EXERCISE PROMPT ▸
Out of the entries that follow, copy each line containing "lines".

[Collected data entries]
━━━━━━━━━━

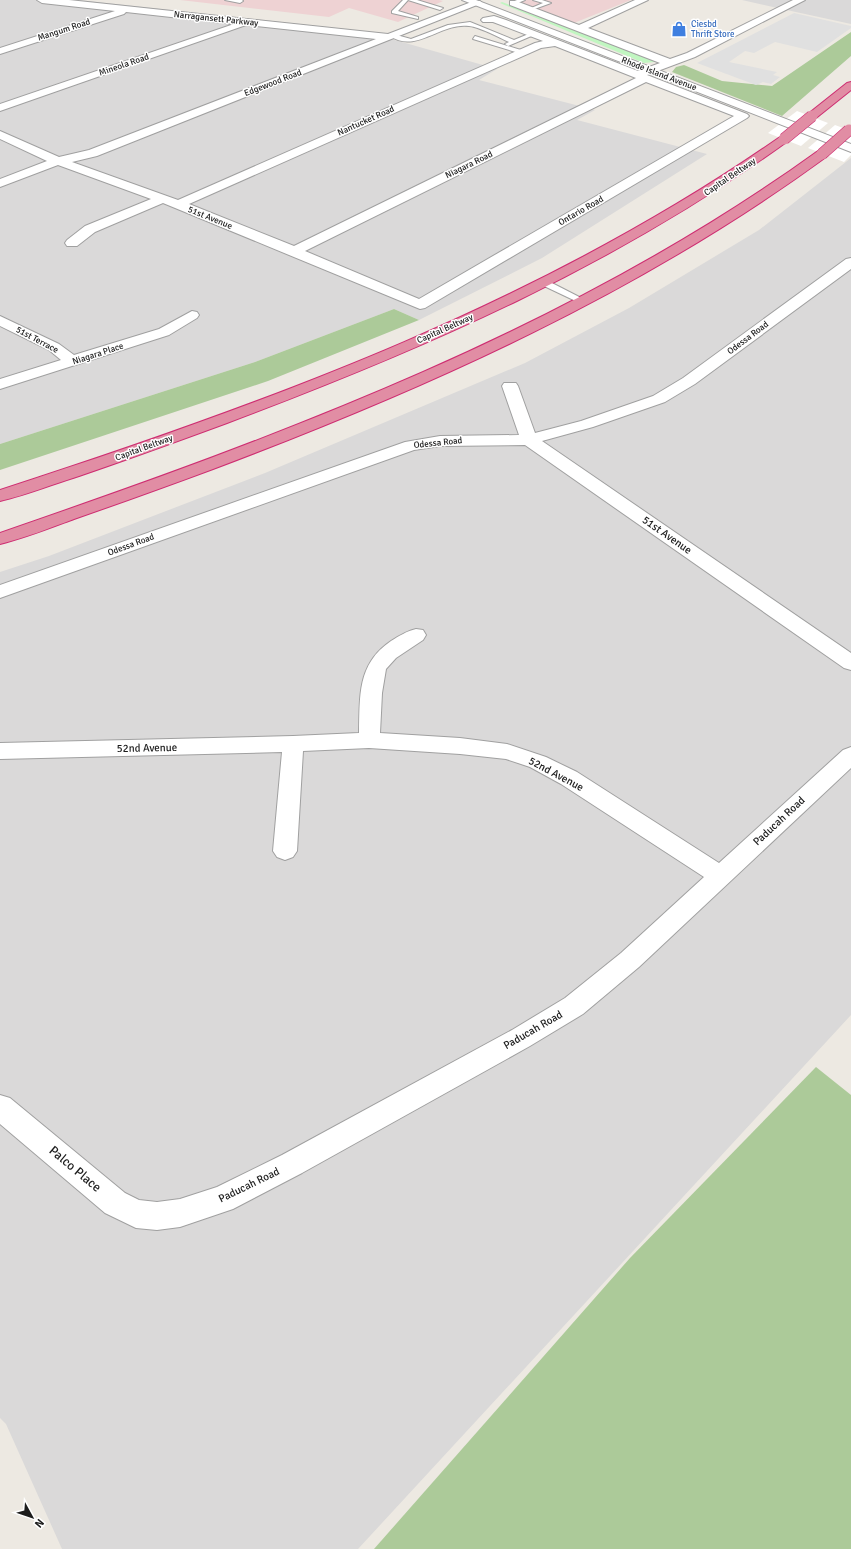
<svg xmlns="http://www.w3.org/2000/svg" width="851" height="1549" viewBox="0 0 851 1549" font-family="Signika,sans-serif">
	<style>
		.residential { fill: #dad9d9 }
		.commercial { fill: #eed2d3 }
		.forest { fill: #acca99 }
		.park { fill: #c1f6c1 }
		.parking { fill: #e0e0e0 }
		.pier { fill: #fff }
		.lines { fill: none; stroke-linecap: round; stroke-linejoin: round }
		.service-casing { stroke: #a0a0a0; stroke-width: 2 }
		.minor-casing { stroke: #a0a0a0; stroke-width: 2 }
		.tertiary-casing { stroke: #a0a0a0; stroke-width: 2 }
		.motorway-casing { stroke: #ce2d71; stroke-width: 2 }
		.service { fill: #fff; fill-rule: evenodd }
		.minor { fill: #fff; fill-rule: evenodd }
		.tertiary { fill: #fff; fill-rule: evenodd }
		.motorway { fill: #e18da4; fill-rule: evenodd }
		.motorway-bridge-casing { stroke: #ce2d71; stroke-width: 12; stroke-linecap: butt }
		.motorway-bridge { stroke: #e18da4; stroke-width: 11 }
		.labels { text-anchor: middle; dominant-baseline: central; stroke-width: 3; stroke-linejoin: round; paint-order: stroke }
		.far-street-label { font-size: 9px; fill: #1c1c1c; stroke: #fff }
		.far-shop-label { font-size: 9px; fill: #366cbe; stroke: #fff; text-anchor: start }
		.street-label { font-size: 11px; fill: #1c1c1c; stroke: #fff }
		.near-street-label { font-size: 13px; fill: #1c1c1c; stroke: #fff }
	</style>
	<rect width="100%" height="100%" fill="#ede9e2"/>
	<g class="residential">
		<path d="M 0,0 L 79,0 L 363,31 L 497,69 L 479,80 L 595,110 L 577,120 L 707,154 L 542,258 L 419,320 L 394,309 L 255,362 L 0,444 Z"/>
		<path d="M 742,0 L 851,0 L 851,24 L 773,7 Z"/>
		<path d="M 851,158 L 851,1015 L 358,1549 L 62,1549 L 6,1424 L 0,1418 L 0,572 L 49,556 L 265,473 L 525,363 L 629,308 L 759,230 Z"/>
	</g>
	<g class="commercial">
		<path d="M 180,0 L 439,0 L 443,1 L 398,22 L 349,8 L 329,17 Z"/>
		<path d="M 512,0 L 631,0 L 574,23 Z"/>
	</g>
	<g class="forest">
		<path d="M 851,32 L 851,56 L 782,116 L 672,72 L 676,67 L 684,65 L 722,81 L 772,86 Z"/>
		<path d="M 394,309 L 419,320 L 268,381 L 0,470 L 0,444 L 255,362 Z"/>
		<path d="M 816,1067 L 851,1095 L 851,1549 L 374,1549 L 630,1258 Z"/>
	</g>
	<path class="park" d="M 502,2 L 654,60 L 654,62 L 644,63 L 500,3 Z"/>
	<path class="parking" d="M 794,13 L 851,26 L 851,28 L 817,52 L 775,42 L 754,53 L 745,51 L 729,62 L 777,72 L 773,75 L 780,77 L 771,84 L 763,82 L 756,85 L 697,63 Z"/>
	<g class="pier">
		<path d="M 797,111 L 828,123 L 801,146 L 768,133 Z"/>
		<path d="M 835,125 L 851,131 L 851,155 L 844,162 L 808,148 Z"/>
	</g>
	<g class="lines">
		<g class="service-casing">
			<g id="service">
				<path d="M 225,0 L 242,0 L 243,1 L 240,3 Z"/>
				<path d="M 403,0 L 417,0 L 443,8 L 440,10 L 408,0 L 398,11 L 418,17 L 418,19 L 392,13 L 392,11 Z"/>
				<path d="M 517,0 L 525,0 L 513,5 L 510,3 Z"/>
				<path d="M 533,0 L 542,0 L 551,3 L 529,11 L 529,9 L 543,3 Z"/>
				<path d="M 470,22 L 514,40 L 531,33 L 536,34 L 508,46 L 505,44 L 509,42 C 498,37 480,27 469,26 C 441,22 416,54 390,36 L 393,34 L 411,39 L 448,25 Z"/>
				<path d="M 475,36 L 524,51 L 525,52 L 522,54 L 473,39 Z"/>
				<path d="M 542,281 L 548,281 L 589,302 L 582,304 L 542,285 Z"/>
			</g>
		</g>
		<g class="minor-casing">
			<g id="minor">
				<path d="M 37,0 L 69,0 L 388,34 L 474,1 L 480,1 L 482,3 L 97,156 L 72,162 L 178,200 L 535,43 L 543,41 L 493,22 L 483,22 L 481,20 L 483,18 L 494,16 L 506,20 L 638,71 L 660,63 L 510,5 L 510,1 L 516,1 L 579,25 L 635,0 L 648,0 L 588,28 L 670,59 L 687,53 L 793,0 L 805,0 L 695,57 L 647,75 L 747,114 L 749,116 L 747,118 L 425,308 L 420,309 L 163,203 L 95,232 L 77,246 L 67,246 L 65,243 L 67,240 L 85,226 L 151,199 L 58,165 L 0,187 L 0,179 L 47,161 L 0,139 L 0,131 L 59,157 L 89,150 L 376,39 L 246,25 L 0,111 L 0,104 L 234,24 L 126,12 L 124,14 L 0,54 L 0,48 L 115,11 L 42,3 ZM 555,46 L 636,78 L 294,246 L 189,204 L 541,48 ZM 646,82 L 734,116 L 419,299 L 305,251 Z"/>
				<path d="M 851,258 L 851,269 L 695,384 L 665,402 L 593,427 L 542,441 L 851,653 L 851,670 L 844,668 L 525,445 L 440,446 L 414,450 L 0,598 L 0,585 L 405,442 L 440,436 L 519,435 L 502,386 L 504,383 L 516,383 L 518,386 L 535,433 L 581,421 L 653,396 L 683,378 L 846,259 Z"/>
				<path d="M 192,311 L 197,312 L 199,315 L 197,318 L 169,335 L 0,389 L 0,379 L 61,360 L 49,350 L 0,326 L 0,316 L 59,344 L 74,355 L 159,329 Z"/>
				<path d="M 416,629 L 423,630 L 426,635 L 423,640 L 396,658 L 386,669 L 382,693 L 380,733 L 460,738 L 507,744 L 546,757 L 577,772 L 719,863 L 843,750 L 851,747 L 851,768 L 639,967 L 583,1014 L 530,1046 L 302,1173 L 233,1209 L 180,1227 L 157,1230 L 136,1228 L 105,1213 L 0,1124 L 0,1095 L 10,1098 L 125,1193 L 139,1200 L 157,1202 L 180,1199 L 217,1187 L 282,1155 L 512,1030 L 565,998 L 621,953 L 704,877 L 561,784 L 530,767 L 506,759 L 460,754 L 369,748 L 303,751 L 297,851 L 293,857 L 285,860 L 277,857 L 273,851 L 282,752 L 0,759 L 0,743 L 293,736 L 359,733 C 360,696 357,664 391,641 C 399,636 407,631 416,629 Z"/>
			</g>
		</g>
		<g class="tertiary-casing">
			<path id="tertiary" d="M 462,0 L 476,0 L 851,144 L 851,152 Z"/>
		</g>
		<g class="motorway-casing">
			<g id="motorway">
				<path d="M 851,82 L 851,90 L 816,118 L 808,118 L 806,116 L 808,114 L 847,83 Z"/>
				<path d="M 784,135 L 790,139 L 788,141 C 614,266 427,348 227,423 C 178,441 129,459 79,476 C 53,484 27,495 0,501 L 0,490 C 272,402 544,302 780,137 Z"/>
				<path d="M 822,150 L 828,154 L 826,157 C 640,293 428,388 213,469 C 167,486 120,503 74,519 C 50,528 25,538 0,544 L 0,533 C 284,435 572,329 818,151 Z"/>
			</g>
		</g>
		<use href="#service" class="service"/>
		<use href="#minor" class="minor"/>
		<use href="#tertiary" class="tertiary"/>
		<use href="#motorway" class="motorway"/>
		<g class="motorway-bridge-casing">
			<g id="motorway-bridge">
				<path d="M 784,139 L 812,116"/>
				<path d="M 822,154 L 849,130"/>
			</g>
		</g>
		<use href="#motorway-bridge" class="motorway-bridge"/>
	</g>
	<defs>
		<g id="shop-bare" transform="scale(1.2)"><path d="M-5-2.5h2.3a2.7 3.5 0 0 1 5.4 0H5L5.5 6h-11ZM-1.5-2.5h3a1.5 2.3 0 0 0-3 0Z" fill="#3f7fe0" stroke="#fff" stroke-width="2.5" paint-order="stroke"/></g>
	</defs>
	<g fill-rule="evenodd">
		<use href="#shop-bare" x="679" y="29"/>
	</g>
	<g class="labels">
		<g class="far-street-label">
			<text transform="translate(216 19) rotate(6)">Narragansett Parkway</text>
			<text transform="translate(64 30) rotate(-18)">Mangum Road</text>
			<text transform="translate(124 65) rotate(-19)">Mineola Road</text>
			<text transform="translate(659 74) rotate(21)">Rhode Island Avenue</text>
			<text transform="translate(273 83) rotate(-21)">Edgewood Road</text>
			<text transform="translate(366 121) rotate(-24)">Nantucket Road</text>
			<text transform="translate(469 165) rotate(-26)">Niagara Road</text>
			<text transform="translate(730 177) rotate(-34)">Capital Beltway</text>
			<text transform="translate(581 211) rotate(-30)">Ontario Road</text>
			<text transform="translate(210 218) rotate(22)">51st Avenue</text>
			<text transform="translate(445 329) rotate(-24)">Capital Beltway</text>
			<text transform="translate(748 338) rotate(-37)">Odessa Road</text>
			<text transform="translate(37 340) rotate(28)">51st Terrace</text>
			<text transform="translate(98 354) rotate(-18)">Niagara Place</text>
			<text transform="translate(438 443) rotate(-6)">Odessa Road</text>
			<text transform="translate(144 448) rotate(-20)">Capital Beltway</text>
			<text transform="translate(131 545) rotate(-20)">Odessa Road</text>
		</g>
		<g class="far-shop-label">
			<text x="691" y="24">Ciesbd<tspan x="691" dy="10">Thrift Store</tspan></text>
		</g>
		<g class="street-label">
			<text transform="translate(667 535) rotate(35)">51st Avenue</text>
			<text transform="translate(147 748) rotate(-1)">52nd Avenue</text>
			<text transform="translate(556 774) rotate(28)">52nd Avenue</text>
			<text transform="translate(779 821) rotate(-43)">Paducah Road</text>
			<text transform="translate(533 1030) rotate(-30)">Paducah Road</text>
			<text transform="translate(249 1185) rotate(-26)">Paducah Road</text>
		</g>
		<g class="near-street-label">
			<text transform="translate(75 1169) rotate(40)">Palco Place</text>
		</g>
	</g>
	<g transform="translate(32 1517) rotate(130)" stroke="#ffffff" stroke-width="3" paint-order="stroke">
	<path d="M0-3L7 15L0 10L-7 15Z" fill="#1c1c1c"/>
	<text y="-6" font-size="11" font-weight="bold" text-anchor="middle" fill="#1c1c1c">N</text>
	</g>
</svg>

━━━━━━━━━━

TASK RESULT ▸
		.lines { fill: none; stroke-linecap: round; stroke-linejoin: round }
	<g class="lines">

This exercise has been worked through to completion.